By Shawn Gakhal
Caption: The Chicago Cubs will also celebrate the 100th year anniversary of Wrigley Field this year.
PHOTO CREDITS: Courtesy Wikimedia Commons
Coming off a last place finish in the NL Central with a record of 66-96 this past year, the Chicago Cubs figure to not do that much better in 2014.
Maybe the biggest obstacle in the Cubs’ quest to become a legit contender is the NL Central division that they are in, which has the chance of having three potential playoff teams in the St. Louis Cardinals, Cincinnati Reds and Pittsburgh Pirates this year.
Along with the all-around talent on those teams comes the vaunted superstars.
The Reds have an All Star, on-base-percentage monster in first baseman Joey Votto. And the Pirates just happen to have the reigning NL MVP in center fielder Andrew McCutchen, whom the Cubs will face opening day on March 31 in Pittsburgh. Even the Brewers have Ryan Braun, who despite his admissions to PEDs, is a terrific hitter and is poised for revenge.
Which brings the spotlight to the Cubs, as they have no real star power on the team. Their two promising stars in shortstop Starlin Castro and first baseman Anthony Rizzo struggled last year, hitting BAs of .245 and .233, respectively. Though, it is worth mentioning that Rizzo possessed true, middle-of-the-lineup power as he hit 23 HRs and drove in more than 80 RBIs.
It’s imperative that both Castro and Rizzo improve, in order for the club to start gaining on their rivals.

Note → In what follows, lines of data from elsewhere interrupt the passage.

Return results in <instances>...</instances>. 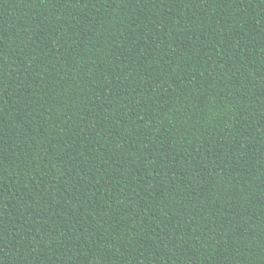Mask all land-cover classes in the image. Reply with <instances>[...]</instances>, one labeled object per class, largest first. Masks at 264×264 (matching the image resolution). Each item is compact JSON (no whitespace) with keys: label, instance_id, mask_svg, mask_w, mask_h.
Here are the masks:
<instances>
[{"label":"trees","instance_id":"obj_1","mask_svg":"<svg viewBox=\"0 0 264 264\" xmlns=\"http://www.w3.org/2000/svg\"><path fill=\"white\" fill-rule=\"evenodd\" d=\"M0 264H264V0H0Z\"/></svg>","mask_w":264,"mask_h":264}]
</instances>
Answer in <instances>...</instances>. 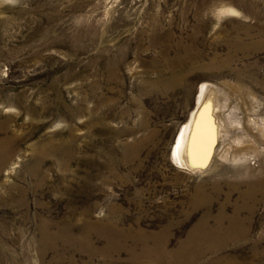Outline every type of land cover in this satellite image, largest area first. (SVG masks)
Here are the masks:
<instances>
[{
  "label": "rangeland",
  "instance_id": "rangeland-1",
  "mask_svg": "<svg viewBox=\"0 0 264 264\" xmlns=\"http://www.w3.org/2000/svg\"><path fill=\"white\" fill-rule=\"evenodd\" d=\"M245 127L264 152V0H0V264H264Z\"/></svg>",
  "mask_w": 264,
  "mask_h": 264
},
{
  "label": "bare ground",
  "instance_id": "bare-ground-1",
  "mask_svg": "<svg viewBox=\"0 0 264 264\" xmlns=\"http://www.w3.org/2000/svg\"><path fill=\"white\" fill-rule=\"evenodd\" d=\"M204 84L201 85L199 90H198V96L196 98L197 107L191 113L188 121L185 124H183L182 127H180V129L177 133V136L175 138L172 150H171V160L175 164H177V165L179 164L180 166L181 165L184 166V165H186V163H189V161H190L189 157L190 156L196 160L198 157H202L204 154L203 151L205 148V141H204L202 134L200 133V130H199V127L201 124V122H200L201 119L199 117V108H200V105L202 103V99L204 98L203 97L204 93H205L206 88H207ZM244 129L250 134V137L244 138L245 139L244 142H247L246 145H242V143H240L241 147H238V149L236 151V155H235L236 159H234L233 163L238 162V164H244L241 162V159L243 161L249 160L247 158L246 154H248L250 152V156H256L258 158L257 159L255 157V159L257 160V164H264V158H262V155L264 154V152L262 151L261 144L259 142V137H258L257 132H256V128H253L251 130L250 128L245 127ZM262 138H264V134H262ZM237 153H243V155L241 156V159L238 158ZM255 163L256 162L252 163L249 160V164H255ZM238 171H239V168H231L229 170V172H232V173L233 172L237 173ZM250 193H247V194L250 195ZM238 211L239 210L237 209L236 212H238ZM229 222L233 224L232 226H234V225H236V223H238V220L233 218ZM202 225H203V223H202ZM217 228H219V226H217ZM202 234H204V232ZM205 234H206V232H205ZM199 238H200V236H199ZM204 239H202V240H204ZM192 241H195V240H192ZM187 242L190 243L189 241H187ZM193 243H195V242H193ZM152 252H154V251H151V253ZM163 252L166 253V249H163V251H161V253L159 255H161ZM163 254L161 256H163ZM152 256L153 255H151V257ZM161 256H159V257H161ZM149 259H150V257H149ZM162 262H163V258H162ZM162 262H161V264H162ZM156 264H160L159 261Z\"/></svg>",
  "mask_w": 264,
  "mask_h": 264
}]
</instances>
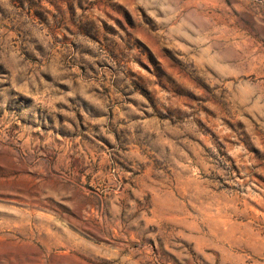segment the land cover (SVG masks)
Listing matches in <instances>:
<instances>
[{
	"label": "rangeland",
	"instance_id": "1",
	"mask_svg": "<svg viewBox=\"0 0 264 264\" xmlns=\"http://www.w3.org/2000/svg\"><path fill=\"white\" fill-rule=\"evenodd\" d=\"M0 264H264V0H0Z\"/></svg>",
	"mask_w": 264,
	"mask_h": 264
}]
</instances>
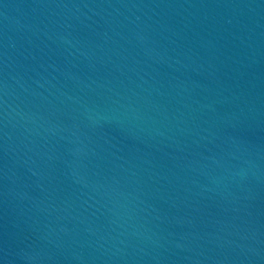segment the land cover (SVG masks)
Returning <instances> with one entry per match:
<instances>
[{"label":"water","instance_id":"water-1","mask_svg":"<svg viewBox=\"0 0 264 264\" xmlns=\"http://www.w3.org/2000/svg\"><path fill=\"white\" fill-rule=\"evenodd\" d=\"M0 264H264V0H0Z\"/></svg>","mask_w":264,"mask_h":264}]
</instances>
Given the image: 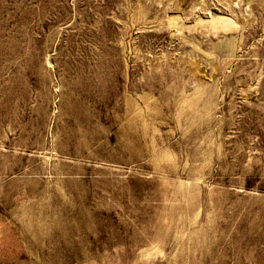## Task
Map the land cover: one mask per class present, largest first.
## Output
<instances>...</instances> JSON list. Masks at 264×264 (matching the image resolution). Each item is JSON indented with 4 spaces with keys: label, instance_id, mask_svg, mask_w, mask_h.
Returning a JSON list of instances; mask_svg holds the SVG:
<instances>
[{
    "label": "rangeland",
    "instance_id": "rangeland-1",
    "mask_svg": "<svg viewBox=\"0 0 264 264\" xmlns=\"http://www.w3.org/2000/svg\"><path fill=\"white\" fill-rule=\"evenodd\" d=\"M0 264H264V0H0Z\"/></svg>",
    "mask_w": 264,
    "mask_h": 264
}]
</instances>
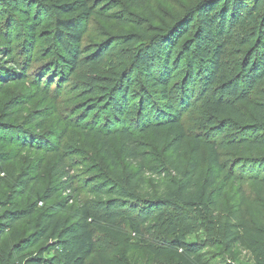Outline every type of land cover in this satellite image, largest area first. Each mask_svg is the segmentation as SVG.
Returning <instances> with one entry per match:
<instances>
[{
    "label": "trees",
    "instance_id": "trees-1",
    "mask_svg": "<svg viewBox=\"0 0 264 264\" xmlns=\"http://www.w3.org/2000/svg\"><path fill=\"white\" fill-rule=\"evenodd\" d=\"M49 1L0 0L6 32L11 36L19 29L17 38L27 56L38 42L42 20H52L53 65L39 83L51 87L55 81L70 82L71 91L89 98L79 127L104 147L116 142L122 155L145 162L148 144L140 138L153 136L175 160L184 155L188 160L175 168L177 178L167 183L161 197H140L128 181L99 183L88 191L92 199L80 200L63 223L57 219L66 208L61 201L38 217L37 228L26 237L17 227L35 214L36 205L15 209L0 202V264H128L133 249L168 257L174 264H210L204 251L218 241L210 236L190 239L191 216L200 213L215 218L208 229L218 232L228 251L240 248L253 264H264V209L250 214L240 207L226 213L223 200L229 181L251 182L264 197V172L239 177L223 161L225 154L264 152V0H195L169 27H152L144 38L123 36L95 49L82 46L83 29L96 14L89 0ZM148 1L128 0L134 9ZM109 18L127 22L116 14ZM2 45L11 47L10 41ZM125 60L127 65L103 75L105 68ZM180 60L185 75L178 85ZM4 78L18 80L8 74ZM130 97L138 104L129 105ZM182 109L196 112L197 133L185 132ZM94 112L96 126L88 127L84 122ZM154 115L159 117L152 122ZM103 116L120 128L104 131L99 126ZM133 116L139 124L135 133L128 125ZM63 165L59 158L53 174L58 186L70 190L71 177ZM31 182L21 179L17 187L24 192ZM56 190L49 189L45 198ZM133 237L141 244L129 245ZM52 251V258L44 257Z\"/></svg>",
    "mask_w": 264,
    "mask_h": 264
},
{
    "label": "rangeland",
    "instance_id": "rangeland-1",
    "mask_svg": "<svg viewBox=\"0 0 264 264\" xmlns=\"http://www.w3.org/2000/svg\"><path fill=\"white\" fill-rule=\"evenodd\" d=\"M194 3L195 0H150L134 9L128 0H89L96 14L89 18L83 29L82 46L95 49L101 44L129 35L144 38V32L149 33L152 27H169ZM114 14L125 18L127 22L110 19ZM129 21L137 22V25ZM6 23V19L0 18V156H3L0 158V202H7L15 209L36 205L35 214L18 224L17 230L21 236L33 233L37 228L38 217L61 201L66 203V208L58 214L57 219L63 223L71 216L80 200L92 199L88 191L99 183L128 181L140 197L163 196L167 191V183L177 178L175 168L179 163L180 166L186 164V155L181 161L175 160L173 154L151 136L140 138L148 144L144 150L146 160L142 162L122 155L116 142L106 143L104 147L100 141L84 133L79 127L85 117V112L81 109L88 104L89 98H85L82 92L71 91L70 82L61 81L62 83L57 84L55 81L51 87L45 82L39 83L44 73L53 65L54 57L50 52L54 46L49 36L53 26L50 17L42 20L38 42L28 56L23 42L17 38L19 29L14 31L16 34L9 36ZM179 39L180 37L176 44L178 50L181 49ZM8 41L11 47L5 50L2 44L5 46ZM6 51L8 54H3ZM128 62L125 60L116 63L117 66H108L103 75L108 71H118L119 67H124ZM180 65L182 75L175 82L178 85L184 82L185 75L181 60ZM5 74L18 80L8 82L7 78L3 79ZM134 98H129V105L138 104L139 100H133ZM180 113V123L185 132L188 135L197 133L196 112L182 109ZM97 115V112L92 113L84 123H88V127H95ZM157 117L159 116H152L151 121H156ZM132 120L128 125L135 133L139 124H136L135 116ZM99 126L107 131L119 129L121 124L113 119L106 122L104 117L100 118ZM225 155L227 156L223 161L228 164V169L235 171L239 177L261 175L264 172V152L247 156ZM59 158L63 159L64 173L71 177V181L67 182L73 187L70 190L58 186V177L53 174ZM260 169L262 172H259ZM202 170L206 171L205 163L202 164ZM21 179L32 180L24 192L17 187ZM49 189L59 190L45 198ZM223 200L226 213L240 207L243 210L249 209L250 214L264 209V197L260 195V188L248 181L227 182ZM213 220L214 217L203 213L191 216L194 228L191 240H204L210 236L218 241L216 246L204 251L211 259L210 264H253L246 251L237 247L228 251L218 232L208 229V222ZM140 244L138 238H130L129 245ZM41 245L38 244L29 253L36 252ZM55 251L44 257L52 258ZM127 261L128 264H174L172 259L157 258L146 249L131 250L127 254Z\"/></svg>",
    "mask_w": 264,
    "mask_h": 264
}]
</instances>
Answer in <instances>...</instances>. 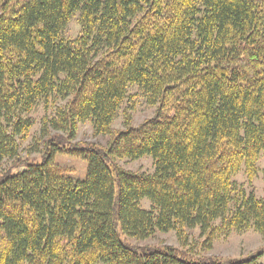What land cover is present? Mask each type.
Listing matches in <instances>:
<instances>
[{
	"label": "trees",
	"instance_id": "trees-1",
	"mask_svg": "<svg viewBox=\"0 0 264 264\" xmlns=\"http://www.w3.org/2000/svg\"><path fill=\"white\" fill-rule=\"evenodd\" d=\"M132 86L154 114L132 127L124 110L112 132ZM50 99L62 105L42 119L41 161H21L28 115ZM86 121L104 146L73 142ZM261 154L264 0H0V163L16 162L0 171V264H264L263 248L196 257L185 236L264 240V199L232 180ZM56 155L84 161V179ZM144 157L151 174L118 164ZM170 231L178 250L133 244Z\"/></svg>",
	"mask_w": 264,
	"mask_h": 264
},
{
	"label": "rangeland",
	"instance_id": "rangeland-1",
	"mask_svg": "<svg viewBox=\"0 0 264 264\" xmlns=\"http://www.w3.org/2000/svg\"><path fill=\"white\" fill-rule=\"evenodd\" d=\"M79 33L78 15H75L68 23L64 38L73 41ZM128 98L124 101L122 108L118 111L116 118L111 125V131L123 130L124 126V110L131 116L132 127L138 126L144 120L153 116L155 108L147 105V102L142 95L141 91L132 86L128 90ZM50 99L47 103L40 101L36 108L28 115L29 119L33 122V126L28 134V137L21 143L19 150V157L21 161L29 163H39L40 153L42 148L43 136L41 135L42 119L48 117L49 119L56 114L57 107L62 104ZM51 130V129H50ZM50 132H53L51 130ZM108 136H95L93 126L90 121L79 123L76 131V136L73 142H90L98 141L102 146L106 144ZM16 164V162H14ZM12 160L5 159L0 163V171L12 167L14 165ZM23 164V163H22ZM54 164L58 167L68 171L72 178L76 180H83L86 174V163L78 157L56 155L54 157ZM121 167L137 171V172H153V165L151 159L144 157L137 161L121 160L118 163ZM18 165V164H17ZM21 163L17 167L14 166L13 171L23 170ZM256 175L252 179H248L244 167L236 173L232 180L236 182L237 186L242 188L244 193H253L256 198L264 199V154H261L256 163ZM142 209L148 210L150 203L148 200L143 199L140 201ZM217 224V222H216ZM118 233L121 235L120 227H116ZM198 228L187 231L185 236L188 241V248L192 249L194 256L206 257L216 256L221 259H237L243 258L250 254L256 253L259 249H264V240L253 229L245 230L238 233L235 231L226 232L219 231L215 239L211 242L210 248L204 246V238L200 237ZM121 239L125 240L121 235ZM139 247H173L180 248V242L174 231L168 233H155L152 238L133 242Z\"/></svg>",
	"mask_w": 264,
	"mask_h": 264
}]
</instances>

Also, the pitching rotation leaves much to be desired. Pitcher Jeff Samardzija, the Cubs’ perceived ace, is slated as the opening day starter, and that is a move that, frankly, doesn’t inspire much confidence since he had a 4.34 ERA in 2013. One of the few bright spots was the left-handed pitcher revelation in Travis Wood, who performed highly on a team that was tragic last year with a 3.11 ERA and an All Star to boot.
Also, figuring into this is the unexpected hiring of Rick Renteria, the new manager for the Cubs. Renteria — a baseball lifer — has never managed the game, and the jury is still out on whether or not he can effectively manage the nuances of the MLB game, along with the handling of his young players.
Perhaps his greatest job will be to coach the budding prospects — Kris Bryant, Jorge Soler and Javier Baez — in the Cubs farm system. All three have been rumored to make the leap to majors in 2014, especially Baez, who is the highest-ranking Cubs prospect in their farm system.
The farm system has been a point of order for Cubs President Theo Epstein since he came to the team a few years ago. After all, he made his fame drafting such highly touted prospects like Dustin Pedroia and Jacoby Ellsbury. The hope is that he can do the same for the Cubs.
But what is it that they say about prospects?
If you’re waiting on prospects, you might be waiting for forever.
But if there is a sliver of hope in all of this for Cub fans to take solace in, it is, without a doubt, the farm system.
It was recently ranked by the respected website Baseball Prospectus as the second best farm system in all of baseball, just behind the Minnesota Twins. Even ESPN’s MLB analyst Keith Law had high praises for the youth movement happening in the Cubs organization, as he charted the Cubs at fourth best.
Hope springs eternal. And for the Cubs, hope might just be all that they have.